After reboot repeat the log file

----------


## Ennio Alvarez

Hey thanks a lot.. it solve the problem  but when i restart the pc,kaspersky internet security 2009 says that i need to repair it..i don't know i click to repair and when it finishes i got a blue screen,and it restart like 4 times and a blue screen appears... what happened??

Sorry for my bad english
i only speak spanish.

----------


## Rene-gad

Pls. uninstall KIS completely, using kavremover9  and than repeat the log file

----------


## Ennio Alvarez

Okey..!! i will try it
Thanks

*Добавлено через 9 часов 35 минут*

I try to unistall kis i insert the code and when i clic to remove,it appears the blue screen and it restart the pc.. and the KIS isn't unistall..

Can i unistall it from control panel-add or remove a program??

I have windows vista home premium 32 bits

----------


## Rene-gad

> Can i unistall it from control panel-add or remove a program??
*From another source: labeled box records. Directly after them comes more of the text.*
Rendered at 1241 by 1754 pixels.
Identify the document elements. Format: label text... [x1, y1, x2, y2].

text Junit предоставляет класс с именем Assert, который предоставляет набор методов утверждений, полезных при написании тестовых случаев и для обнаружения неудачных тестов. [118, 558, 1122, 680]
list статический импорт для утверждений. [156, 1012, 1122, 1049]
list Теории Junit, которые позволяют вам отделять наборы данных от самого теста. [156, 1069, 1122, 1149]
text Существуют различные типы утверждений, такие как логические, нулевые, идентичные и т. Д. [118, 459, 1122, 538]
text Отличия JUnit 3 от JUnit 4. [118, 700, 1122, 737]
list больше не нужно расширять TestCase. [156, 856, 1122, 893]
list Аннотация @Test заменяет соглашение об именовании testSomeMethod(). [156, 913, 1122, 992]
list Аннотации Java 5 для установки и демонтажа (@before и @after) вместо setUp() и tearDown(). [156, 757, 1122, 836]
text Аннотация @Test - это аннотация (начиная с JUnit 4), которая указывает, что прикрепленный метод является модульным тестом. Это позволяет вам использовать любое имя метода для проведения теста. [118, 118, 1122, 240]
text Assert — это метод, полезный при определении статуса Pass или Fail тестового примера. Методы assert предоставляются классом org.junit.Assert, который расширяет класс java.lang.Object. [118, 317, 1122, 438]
You must uninstall KIS from control panel as the 1st step. Pls. READ about using of kavremover at the linked page!

----------


## Ennio Alvarez

Well... i used to have KIS, i unistalled it..but now i want to install it again.. but when i try to install,it show this error: (is in the pic) i try with NOD32 and happen the same error.. what it can be?? if i clic YES it appears a blue screen... and if i install againa KIS,it doesn't install,it restart with a blue screen...

help

*Sorry for my bad English.*

----------


## Rene-gad

Did you uninstall KIS from control panel? Did you use kavremover?

----------


## Ennio Alvarez

from control panel

----------


## Rene-gad

2. nd try


> Did you use kavremover?

----------


## Ennio Alvarez

Yes,I Did.. but when i clic to Remove,the pc restart with a Blue Screen

----------


## Rene-gad

I think, the best of all, you'll contact technical support http://www.kaspersky.com/support

----------